S: This guy, “This man asked me if I’d like to buy his half-used rail card.” Would you buy a used rail card from this man?
G: Oh man, he’s got bandages on his face. He looks like that guy in Breaking Bad, Mike the tough guy who was the ex-cop. Did you watch that show?
S: No. We’ll have another segment called TV Confessions.
G: “A reader of the great literary works of the past.” (laughs)
S: Yes. And you know, he’s back in the library stacks, he’s wearing a germ-mask, a scarf wrapped around his head, white gloves, white jacket, white shorts, and long johns.
G: I like books like this, but I find what I want to do is leave them open to a few pages, on a dictionary table for a while. You need to be able to look at something from the book without sitting down to open it up.

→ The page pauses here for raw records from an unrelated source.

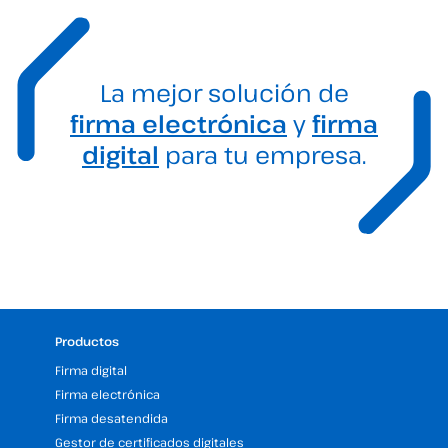
La mejor solución de
firma electrónica
y
firma
digital
para tu empresa.
Productos
Firma digital
Firma electrónica
Firma desatendida
Gestor de certificados digitales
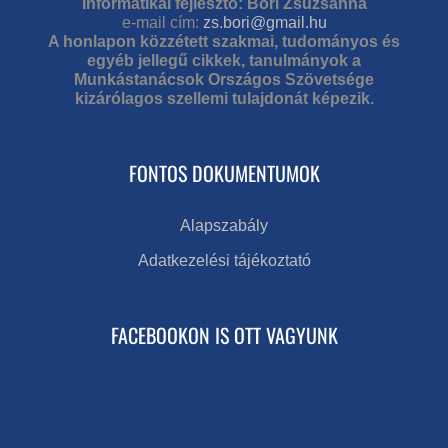
Informatikai fejlesztő: Bori Zsuzsanna
e-mail cím:
zs.bori@gmail.hu
A honlapon közzétett szakmai, tudományos és
egyéb jellegű cikkek, tanulmányok a
Munkástanácsok Országos Szövetsége
kizárólagos szellemi tulajdonát képezik.
FONTOS DOKUMENTUMOK
Alapszabály
Adatkezelési tájékoztató
FACEBOOKON IS OTT VAGYUNK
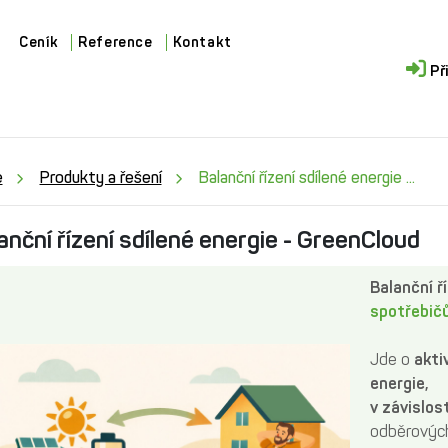
Ceník
Reference
Kontakt
Př
e
Produkty a řešení
Balanční řízení sdílené energie ...
anční řízení sdílené energie - GreenCloud
Balanční ř
spotřebič
Jde o
akti
energie,
v závislos
odběrovýc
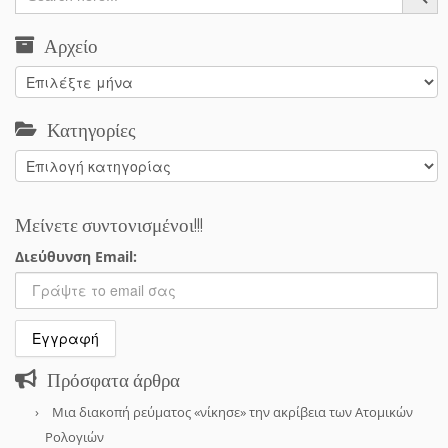
Αρχείο
Αρχείο
Κατηγορίες
Κατηγορίες
Μείνετε συντονισμένοι!!!
Διεύθυνση Email:
Πρόσφατα άρθρα
Μια διακοπή ρεύματος «νίκησε» την ακρίβεια των Ατομικών
Ρολογιών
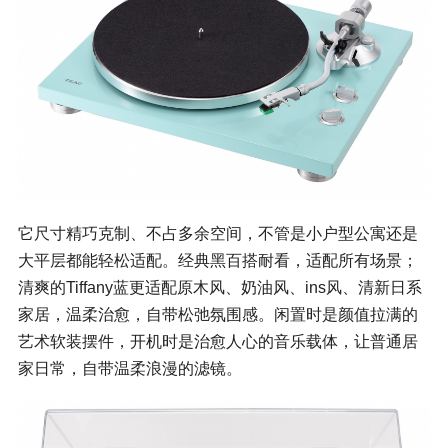
它尺寸精巧克制、不占多余空间，不管是小户型公寓还是
大平层都能轻松适配。经典黑百搭耐看，适配所有场景；
清爽的Tiffany蓝更适配原木风、奶油风、ins风、清新日系
家居，温柔治愈，自带松弛氛围感。闲置时是颜值拉满的
艺术软装摆件，开机时是治愈人心的音乐载体，让普通居
家日常，自带温柔浪漫的滤镜。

You need to walk past it. You need to have it as a contemplation piece. But there’s no real way to do that without ruining the binding. I’ve thought that if I could I would take hi-res pictures of things like from books like this and have on a big screen in my house, maybe that’s a solution.  I like these people.
S: Yeah, I do too!
G: There’s something very interesting about looking into their faces.
S: (laughs) This guy!
G: A muscular old man in boxing shorts. That’s what I want to look like in ten years.
S: Life goals. The funny thing is I grabbed this book because someone had posted a picture from it on Tumblr, but it was the only picture in the entire book that wasn’t of a person.
G: Where’s that?
S: It’s a picture of somebody’s pet rabbit wearing an outfit. And I’m like, Tumblr, you weird.